To the Editor,
We are writing to address a critical issue in the management of tubo-ovarian abscesses (TOA), highlighted by two recent cases treated at our facilities. These cases illustrate the diagnostic difficulties and the urgent need for aggressive management to avoid potentially fatal complications associated with TOA.
TOA is a severe complication of pelvic inflammatory disease (PID). However, the term PID can be confusing, as it encompasses a spectrum of conditions ranging from milder presentations to more severe forms. To avoid misunderstandings and underdiagnosis, it would be prudent to use more specific terms, such as endometritis, salpingitis, tubal abscess, and TOA. This distinction is important because TOA itself poses significant life-threatening risks. Moreover, the most important consideration in cases of PID is to exclude the possibility of a TOA, given its severity and the necessity for hospitalization. An undiagnosed TOA presents a high risk of rupture and necessitates emergency surgery, highlighting the need for accurate and timely diagnosis (1).
In stable patients with few symptoms, a medical approach may be considered, with prompt and “aggressive” initiation of broad-spectrum antibiotic therapy within the “golden hour”. In cases of large abscesses (≥6 cm) or lack of clinical response within 48-72 hours, surgical treatment is mandatory to reduce the risk of TOA rupture.
While ultrasound can be helpful, it is often inadequate for diagnosing TOA due to its limitations in visualizing the ovary alongside an abscessed tube, making diagnosis challenging (2).
In our first case, a 44-year-old woman presented with abdominal pain and fever. Her personal history was unremarkable, and she used an intrauterine device (IUD) for contraception.
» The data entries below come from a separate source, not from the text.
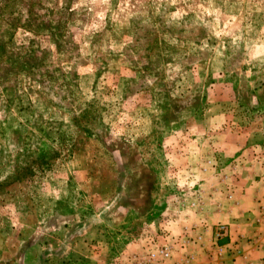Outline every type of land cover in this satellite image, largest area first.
<instances>
[{"label": "rangeland", "instance_id": "obj_1", "mask_svg": "<svg viewBox=\"0 0 264 264\" xmlns=\"http://www.w3.org/2000/svg\"><path fill=\"white\" fill-rule=\"evenodd\" d=\"M257 187L264 0H0V264H174L200 227L224 264Z\"/></svg>", "mask_w": 264, "mask_h": 264}, {"label": "crops", "instance_id": "obj_2", "mask_svg": "<svg viewBox=\"0 0 264 264\" xmlns=\"http://www.w3.org/2000/svg\"><path fill=\"white\" fill-rule=\"evenodd\" d=\"M225 208L219 218L227 227L220 240L227 249L224 264H264V188L249 190L236 205L228 203ZM206 231L200 227L192 233L194 237L203 234V243L189 242L184 248L175 246L174 264H185L186 258L192 264H216V259L209 254L216 228Z\"/></svg>", "mask_w": 264, "mask_h": 264}, {"label": "built area", "instance_id": "obj_3", "mask_svg": "<svg viewBox=\"0 0 264 264\" xmlns=\"http://www.w3.org/2000/svg\"><path fill=\"white\" fill-rule=\"evenodd\" d=\"M219 234H221V232H226V226L221 225L218 229ZM217 238H219V236H217ZM202 239V236L198 237V241H200ZM187 240H185L184 242L186 243ZM211 246H213V253L216 254L218 253L217 258L220 256L221 258L224 256V247L221 246L220 244H218L217 241H215L214 243L211 244ZM172 252H173V248L171 246H166V247H162L159 251H152L149 253L148 255V262L152 263V264H167L169 262V260L172 258ZM186 262H190L189 258H186Z\"/></svg>", "mask_w": 264, "mask_h": 264}]
</instances>
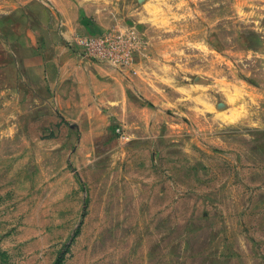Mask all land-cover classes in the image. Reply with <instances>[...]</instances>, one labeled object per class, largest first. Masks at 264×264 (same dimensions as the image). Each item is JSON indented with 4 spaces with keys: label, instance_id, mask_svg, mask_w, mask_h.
I'll list each match as a JSON object with an SVG mask.
<instances>
[{
    "label": "rangeland",
    "instance_id": "rangeland-1",
    "mask_svg": "<svg viewBox=\"0 0 264 264\" xmlns=\"http://www.w3.org/2000/svg\"><path fill=\"white\" fill-rule=\"evenodd\" d=\"M1 2L0 264H264V0Z\"/></svg>",
    "mask_w": 264,
    "mask_h": 264
},
{
    "label": "built area",
    "instance_id": "built-area-1",
    "mask_svg": "<svg viewBox=\"0 0 264 264\" xmlns=\"http://www.w3.org/2000/svg\"><path fill=\"white\" fill-rule=\"evenodd\" d=\"M133 39L113 28L97 33L85 32L77 36L75 42L83 58L111 64L121 70H130L141 47L137 46V42H132ZM116 133H120V138L125 139L120 129Z\"/></svg>",
    "mask_w": 264,
    "mask_h": 264
},
{
    "label": "crops",
    "instance_id": "crops-1",
    "mask_svg": "<svg viewBox=\"0 0 264 264\" xmlns=\"http://www.w3.org/2000/svg\"><path fill=\"white\" fill-rule=\"evenodd\" d=\"M1 6H2V2L0 0V13L1 12H4L3 6L2 7ZM97 28H100V27H98L97 25H91L90 24L87 27L85 26L83 28H80V29L74 31L73 33L70 32L72 34L71 35V38L73 40H76L77 36H79V35H81V34H83L85 32H90V31L97 30ZM63 31L64 30L61 29L60 32H59V34H57V35L63 34L64 33ZM46 32H47V33H45L46 36H44V38L42 37V41L39 42V40L37 38V32L36 31H34L31 28H29L28 30H24V38H25V41L22 42V45L29 46L30 49L32 51H35L37 54H39V51L38 50H40V49H41V51H45L46 50L45 49V46H49L48 38H47L48 31H46ZM67 32H69V31H67ZM40 46H41V48H40ZM54 49H55L54 51L52 50L53 53L55 51L57 52L56 59H55L56 60V63L55 64H58L60 66V65H62L65 62H67L70 59L69 53L67 52V50L65 49V47H62V46L61 47L60 46L56 47L55 46ZM41 53L42 54H41V57L40 58L35 57L34 59H32V64H31L32 67L51 66V65L54 64V62H51V59L49 57V54L47 56L49 58L46 57L45 59H43L44 53L43 52H41ZM80 58L83 61V57H80ZM33 60L35 61L34 63H33ZM77 62H79L78 59H77ZM97 82L99 83V79H97Z\"/></svg>",
    "mask_w": 264,
    "mask_h": 264
}]
</instances>
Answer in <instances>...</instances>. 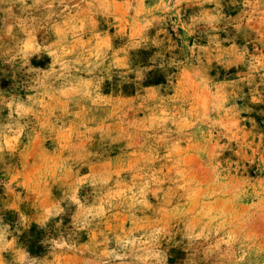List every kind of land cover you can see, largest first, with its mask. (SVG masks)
Returning <instances> with one entry per match:
<instances>
[{
	"label": "rangeland",
	"instance_id": "1",
	"mask_svg": "<svg viewBox=\"0 0 264 264\" xmlns=\"http://www.w3.org/2000/svg\"><path fill=\"white\" fill-rule=\"evenodd\" d=\"M0 264H264V0H0Z\"/></svg>",
	"mask_w": 264,
	"mask_h": 264
}]
</instances>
Initial transvaginal and transabdominal ultrasound findings were inconclusive, showing only a “functional cyst” and minimal free fluid. Forty-eight hours later, her condition worsened, and a computed tomography (CT) scan ultimately revealed a left adnexal abscess. The patient required urgent laparoscopic surgery, during which a left adnexectomy and IUD removal were performed. Postoperative complications included pleural effusion and pulmonary empyema, highlighting the severe and rapidly evolving nature of TOA (3). After intensive care unit hospitalization and broad-spectrum antibiotics, the patient recovered.
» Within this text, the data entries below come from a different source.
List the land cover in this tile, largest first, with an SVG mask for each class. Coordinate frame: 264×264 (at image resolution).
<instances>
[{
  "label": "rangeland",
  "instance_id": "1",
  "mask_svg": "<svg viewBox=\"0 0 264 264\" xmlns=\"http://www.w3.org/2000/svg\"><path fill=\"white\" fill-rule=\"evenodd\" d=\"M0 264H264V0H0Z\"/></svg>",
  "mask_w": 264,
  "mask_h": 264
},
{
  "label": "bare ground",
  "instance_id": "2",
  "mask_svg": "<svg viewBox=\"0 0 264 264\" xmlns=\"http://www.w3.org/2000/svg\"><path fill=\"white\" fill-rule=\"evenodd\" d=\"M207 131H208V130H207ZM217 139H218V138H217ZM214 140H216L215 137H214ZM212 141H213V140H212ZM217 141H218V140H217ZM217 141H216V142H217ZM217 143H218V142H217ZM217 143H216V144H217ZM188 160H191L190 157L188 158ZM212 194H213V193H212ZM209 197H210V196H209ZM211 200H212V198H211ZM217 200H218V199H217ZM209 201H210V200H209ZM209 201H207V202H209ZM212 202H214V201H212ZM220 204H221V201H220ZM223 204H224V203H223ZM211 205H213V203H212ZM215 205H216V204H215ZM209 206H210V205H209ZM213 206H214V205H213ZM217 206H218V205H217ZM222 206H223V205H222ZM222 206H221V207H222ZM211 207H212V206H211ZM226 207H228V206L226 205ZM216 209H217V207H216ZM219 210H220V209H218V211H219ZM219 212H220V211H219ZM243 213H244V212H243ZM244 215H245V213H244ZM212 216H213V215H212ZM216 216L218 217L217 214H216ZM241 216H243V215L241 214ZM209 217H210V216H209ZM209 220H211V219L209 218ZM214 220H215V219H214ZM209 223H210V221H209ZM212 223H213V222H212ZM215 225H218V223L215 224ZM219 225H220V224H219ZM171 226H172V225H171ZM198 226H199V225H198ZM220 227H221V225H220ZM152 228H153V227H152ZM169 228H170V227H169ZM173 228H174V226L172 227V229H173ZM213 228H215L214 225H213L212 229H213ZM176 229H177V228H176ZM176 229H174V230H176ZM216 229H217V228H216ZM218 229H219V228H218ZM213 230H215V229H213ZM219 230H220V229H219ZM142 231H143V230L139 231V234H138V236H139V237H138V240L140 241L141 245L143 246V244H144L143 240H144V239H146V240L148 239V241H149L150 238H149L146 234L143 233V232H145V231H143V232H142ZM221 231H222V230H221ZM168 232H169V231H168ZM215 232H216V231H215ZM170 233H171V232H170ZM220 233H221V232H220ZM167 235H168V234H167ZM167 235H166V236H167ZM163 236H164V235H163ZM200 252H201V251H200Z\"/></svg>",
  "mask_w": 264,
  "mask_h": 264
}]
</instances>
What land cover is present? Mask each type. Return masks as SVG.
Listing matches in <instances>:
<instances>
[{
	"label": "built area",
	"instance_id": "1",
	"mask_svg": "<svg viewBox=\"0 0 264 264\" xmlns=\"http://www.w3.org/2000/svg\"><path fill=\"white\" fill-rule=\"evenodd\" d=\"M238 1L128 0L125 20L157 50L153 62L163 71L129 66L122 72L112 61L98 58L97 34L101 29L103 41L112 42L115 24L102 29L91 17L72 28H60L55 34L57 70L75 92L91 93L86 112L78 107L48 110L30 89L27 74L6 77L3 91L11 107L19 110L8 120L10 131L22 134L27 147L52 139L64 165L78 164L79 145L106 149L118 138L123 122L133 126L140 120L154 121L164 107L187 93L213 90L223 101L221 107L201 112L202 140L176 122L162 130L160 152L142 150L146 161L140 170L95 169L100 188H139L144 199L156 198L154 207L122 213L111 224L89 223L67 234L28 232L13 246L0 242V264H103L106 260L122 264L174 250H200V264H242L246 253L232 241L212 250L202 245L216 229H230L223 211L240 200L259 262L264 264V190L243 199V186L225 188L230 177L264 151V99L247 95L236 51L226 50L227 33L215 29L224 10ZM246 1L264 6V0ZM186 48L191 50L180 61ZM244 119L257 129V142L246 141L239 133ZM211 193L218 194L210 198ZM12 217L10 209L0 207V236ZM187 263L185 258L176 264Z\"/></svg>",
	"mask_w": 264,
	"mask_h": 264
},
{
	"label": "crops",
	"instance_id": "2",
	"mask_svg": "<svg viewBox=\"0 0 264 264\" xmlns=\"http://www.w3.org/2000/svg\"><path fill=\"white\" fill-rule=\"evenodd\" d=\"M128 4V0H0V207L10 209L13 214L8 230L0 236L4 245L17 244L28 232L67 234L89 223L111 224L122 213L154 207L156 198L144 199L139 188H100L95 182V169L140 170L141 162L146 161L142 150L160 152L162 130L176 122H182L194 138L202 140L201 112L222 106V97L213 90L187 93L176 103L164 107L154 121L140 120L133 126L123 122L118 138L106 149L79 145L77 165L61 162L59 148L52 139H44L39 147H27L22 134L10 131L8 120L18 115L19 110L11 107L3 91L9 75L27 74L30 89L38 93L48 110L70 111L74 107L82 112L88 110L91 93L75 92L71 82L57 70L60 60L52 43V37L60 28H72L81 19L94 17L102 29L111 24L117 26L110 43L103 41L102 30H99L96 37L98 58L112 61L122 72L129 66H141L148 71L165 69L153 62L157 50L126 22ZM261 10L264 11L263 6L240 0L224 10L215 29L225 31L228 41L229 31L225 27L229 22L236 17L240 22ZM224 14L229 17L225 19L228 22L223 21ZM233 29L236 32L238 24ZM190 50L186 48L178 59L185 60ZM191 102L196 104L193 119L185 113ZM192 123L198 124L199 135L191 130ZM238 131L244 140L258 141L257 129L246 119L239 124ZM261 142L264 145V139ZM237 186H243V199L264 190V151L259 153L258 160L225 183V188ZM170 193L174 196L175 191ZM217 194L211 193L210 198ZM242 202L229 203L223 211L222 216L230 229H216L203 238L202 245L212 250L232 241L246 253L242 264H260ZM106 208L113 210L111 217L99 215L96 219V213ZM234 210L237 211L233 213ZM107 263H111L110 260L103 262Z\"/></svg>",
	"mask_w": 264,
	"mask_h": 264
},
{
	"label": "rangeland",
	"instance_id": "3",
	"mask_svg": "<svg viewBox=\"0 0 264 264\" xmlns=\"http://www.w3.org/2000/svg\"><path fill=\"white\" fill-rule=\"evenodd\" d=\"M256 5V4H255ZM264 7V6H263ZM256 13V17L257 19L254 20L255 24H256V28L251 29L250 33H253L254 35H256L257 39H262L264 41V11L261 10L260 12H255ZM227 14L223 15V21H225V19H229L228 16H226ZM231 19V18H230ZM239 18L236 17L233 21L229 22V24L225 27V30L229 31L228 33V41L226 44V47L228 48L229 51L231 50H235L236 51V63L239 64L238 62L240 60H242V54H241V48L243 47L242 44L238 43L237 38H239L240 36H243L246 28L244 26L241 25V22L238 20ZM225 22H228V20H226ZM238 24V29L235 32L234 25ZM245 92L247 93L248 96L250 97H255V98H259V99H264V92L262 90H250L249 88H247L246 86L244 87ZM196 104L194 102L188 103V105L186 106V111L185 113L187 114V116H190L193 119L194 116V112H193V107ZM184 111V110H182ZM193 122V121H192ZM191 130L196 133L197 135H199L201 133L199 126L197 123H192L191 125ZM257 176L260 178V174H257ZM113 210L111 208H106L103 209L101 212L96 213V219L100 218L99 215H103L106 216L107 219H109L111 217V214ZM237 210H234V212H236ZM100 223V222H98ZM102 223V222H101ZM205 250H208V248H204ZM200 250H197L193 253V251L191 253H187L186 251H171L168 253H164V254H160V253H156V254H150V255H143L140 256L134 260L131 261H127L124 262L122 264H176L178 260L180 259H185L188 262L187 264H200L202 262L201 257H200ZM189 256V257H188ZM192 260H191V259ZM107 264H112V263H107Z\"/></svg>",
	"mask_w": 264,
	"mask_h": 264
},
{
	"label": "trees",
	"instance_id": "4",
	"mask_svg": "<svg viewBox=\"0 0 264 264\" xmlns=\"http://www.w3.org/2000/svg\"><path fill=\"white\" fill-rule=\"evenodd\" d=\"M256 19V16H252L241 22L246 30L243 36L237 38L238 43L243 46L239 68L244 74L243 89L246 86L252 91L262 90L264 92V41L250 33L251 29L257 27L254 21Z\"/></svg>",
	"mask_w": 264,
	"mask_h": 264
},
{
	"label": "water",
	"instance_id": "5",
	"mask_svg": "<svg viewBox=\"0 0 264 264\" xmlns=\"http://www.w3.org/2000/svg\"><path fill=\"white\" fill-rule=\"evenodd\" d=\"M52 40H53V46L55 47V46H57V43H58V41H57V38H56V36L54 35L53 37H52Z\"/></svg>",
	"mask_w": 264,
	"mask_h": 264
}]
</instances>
Our second case involved a 36-year-old, obese woman with a history of IUD use, who presented with fever and pelvic pain. Initial evaluations, including ultrasound, did not yield conclusive findings. However, worsening symptoms and fever led to a CT scan three days later, which confirmed a TOA. Despite aggressive antibiotic treatment, the patient’s clinical condition worsened, with coincident development of lobar pneumonia, illustrating the necessity of prompt and comprehensive treatment for TOA (4). The patient underwent laparotomy with removal of the left TOA, and of the IUD simultaneously. Hospitalization in the intensive care unit was required, where antibiotic therapy was continued, and the clinical condition improved.
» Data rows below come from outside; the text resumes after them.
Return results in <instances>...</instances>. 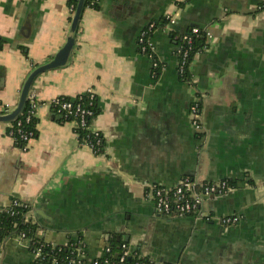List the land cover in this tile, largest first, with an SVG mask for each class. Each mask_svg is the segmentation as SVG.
Masks as SVG:
<instances>
[{
	"label": "crops",
	"instance_id": "obj_1",
	"mask_svg": "<svg viewBox=\"0 0 264 264\" xmlns=\"http://www.w3.org/2000/svg\"><path fill=\"white\" fill-rule=\"evenodd\" d=\"M68 1L0 0V103L13 109L28 73L63 46ZM165 17L170 30L157 24ZM151 23L156 77L138 45ZM190 28L210 37L184 81L174 36ZM31 92L41 105L26 151L0 124V214L14 200L26 204L39 239L52 247L80 239L86 261L102 256L106 236L110 244L120 236L162 264H264V0H101L84 9L69 63L40 75ZM87 92L100 111L91 122L103 136L99 155L48 105ZM184 179L228 181L232 191L205 199L202 212L237 222L159 217L150 187ZM1 243L0 264H33L13 234Z\"/></svg>",
	"mask_w": 264,
	"mask_h": 264
},
{
	"label": "built area",
	"instance_id": "obj_2",
	"mask_svg": "<svg viewBox=\"0 0 264 264\" xmlns=\"http://www.w3.org/2000/svg\"><path fill=\"white\" fill-rule=\"evenodd\" d=\"M76 4L78 0H75ZM92 3V2H91ZM71 13L74 12L73 6L69 7ZM92 9V8H91ZM164 29H171L175 21L170 17H165ZM160 26V25H159ZM158 30L156 23L149 24L143 29L138 36L139 51L143 55H146L150 61L154 71V76L160 71V65L155 55L154 49L151 43V35ZM205 36V41L210 37V34L206 31H202L198 28H190L185 33L175 36L176 52H177V73L179 77H183L191 62L189 61V55L193 47L194 40L200 33ZM172 34V33H171ZM206 47L205 46L203 49ZM90 95V100L94 95L91 92H87ZM28 107L24 113L14 121L16 126L10 124L8 130V136L19 146L21 151H26L29 142L35 137L34 129H24L25 125L31 123L35 119L37 108L41 105L35 98L34 94L30 92L28 96ZM48 105L53 108L56 115L65 122H72L75 125V133L79 137L76 130L85 131V136L81 143L87 145L93 154L99 155L102 152L103 136L99 131L91 129V119L93 113L89 109L83 108L80 104L73 106L70 102L64 101L61 97L52 99ZM12 109L7 105L0 103V115L9 113ZM22 117L20 120H18ZM191 124L196 132L201 130V112L198 103H193L190 107ZM90 120V123H89ZM150 196L154 202V207L159 217H193L202 218L205 221H216L223 225H231L237 222L234 217H221L214 218L209 215H205L202 212V204L205 199H213L220 197L232 191V187L228 181L223 180L215 183H203L194 179H184L179 185L175 187H150ZM16 208L27 209L28 206L22 202L14 200L10 207L3 211L9 216L16 215ZM2 212V213H3ZM29 221L26 219L25 223ZM31 223V222H30ZM32 224V223H31ZM17 237L21 241L29 242V249L33 254V264H59L57 257L58 254L64 249L69 250V255L62 259L61 264H113L107 255L111 253V246H105L102 249V256L92 261H86L85 248L86 244L82 240H76L72 244H66L61 247H52L51 257L43 254V245L36 244L26 236V233L21 231L16 233ZM2 238H0V242ZM56 251H55V250ZM121 254L117 258L116 264H156L154 261L146 257L142 251L131 248L127 243H122ZM58 259V260H57ZM103 260V263H100Z\"/></svg>",
	"mask_w": 264,
	"mask_h": 264
},
{
	"label": "trees",
	"instance_id": "obj_3",
	"mask_svg": "<svg viewBox=\"0 0 264 264\" xmlns=\"http://www.w3.org/2000/svg\"><path fill=\"white\" fill-rule=\"evenodd\" d=\"M100 2H101V0H86L85 8L97 9L99 7ZM68 6L69 7L73 6V8H75L76 7V1L75 0H69ZM178 6L183 7V3L178 4ZM164 23H165L164 19H161L157 24L161 25ZM171 35H173V33ZM173 36H172V38H173ZM205 42H206L205 36L201 32L199 34V36L193 42V47H192V50H191L190 55H189V61L190 62L192 61V59L196 53L203 50V48L205 46ZM3 44H4L3 41L0 39V50L3 48ZM180 79L184 80V81H188V79H189L188 70L186 71V73L184 74L183 77H180ZM61 98L64 101L70 102L73 106H75L76 104H80L83 108H86V109H89L90 111H92L93 118L91 119V122L100 112L98 109V106H97L96 97L94 96L93 99L90 100V95L88 93H85L84 95L77 96L75 98H69V97H64V96H61ZM27 107H28V103H26V106L24 108V113H25ZM51 112L55 118H57L59 121H63L62 119H60L56 115L53 108H51ZM21 118L22 117H20L18 120H20ZM89 123H90V120H89ZM11 125L15 127L16 122H13ZM23 128L35 130V119H33L30 124L25 125ZM76 132L79 135V137H78L79 140L82 141V139L84 138V136L86 134L85 131L76 130ZM28 210H29L28 208L27 209L16 208L15 209L16 215H14V216H9L4 212L1 213L0 214V238L3 239L5 237H7L8 235H10L12 232L19 233V232L23 231L26 233V236L29 239H31L32 241L36 242V244L43 245V254L46 255V257H48V260H49V258L52 255L50 253L52 250L51 246L46 244L44 241H42L41 239H39L36 236V231H37L36 225H33L30 222L25 223V215H27ZM110 242H111V253L109 255H107V258L113 264H116L117 258L121 254V250H120L121 245L124 242H117L114 239H112ZM70 243L72 244L73 241H71ZM68 255H69V250L63 249L57 256L59 258V260L57 259L58 263L61 264L62 259L67 257ZM100 263H103V260H100Z\"/></svg>",
	"mask_w": 264,
	"mask_h": 264
},
{
	"label": "water",
	"instance_id": "obj_4",
	"mask_svg": "<svg viewBox=\"0 0 264 264\" xmlns=\"http://www.w3.org/2000/svg\"><path fill=\"white\" fill-rule=\"evenodd\" d=\"M85 3L86 0H78L75 10L73 12V15L71 17L70 25H69V30L66 36L65 43L63 46L55 53V55L52 57V59L44 64L38 65L34 67L26 76V78L23 81V84L20 88L18 99L16 102V105L13 107V109L4 115H0V124H11L13 123L23 112L28 96L31 92L32 86L34 81L42 74L60 69L64 66H66L70 59H71V54L73 51V48L75 46V38L79 26V22L82 16V13L85 9ZM151 62V61H150ZM0 72V76H1ZM1 80V79H0ZM175 187V186H174ZM27 216V215H26ZM164 218H172V217H164ZM202 219V218H200ZM211 222H216V221H211ZM13 237L16 238V232H12ZM17 239L21 241L18 237ZM117 242H124L127 243V239H123L120 236L116 238ZM76 240H73L75 242ZM105 241L107 242L106 246H111L109 243L108 236L105 237ZM24 243L28 248H29V242L28 241H21ZM128 244V243H127ZM3 246V243L0 244V248ZM136 249V248H133ZM146 257H148L150 260L154 261L156 264H162L158 263L157 259L152 256L151 254H144Z\"/></svg>",
	"mask_w": 264,
	"mask_h": 264
}]
</instances>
These cases emphasize the importance of a systematic diagnostic approach. Detailed patient history, clinical examination, and advanced imaging, such as CT and pre-surgical chest X-rays, are critical for accurate diagnosis and management of TOA (5). The rapid progression of TOA necessitates early and aggressive treatment with broad-spectrum antibiotics targeting anaerobes, including Bacteroides fragilis, and timely surgical intervention when indicated.
A multidisciplinary approach in the management of TOA is mandatory. Prior to progression to septic shock, collaboration between the gynecologist, microbiologist, and infectious disease specialist is essential for enabling conservative medical management. If septic shock develops, the support of anesthesiologists and intensive care specialists is necessary to manage the severe clinical condition of the patients.
The diagnosis and management of TOA requires a high level of clinical suspicion and a multi-faceted approach. Clinicians should be vigilant for signs of TOA, use advanced imaging techniques, and be prepared for aggressive treatment strategies to address this serious condition effectively.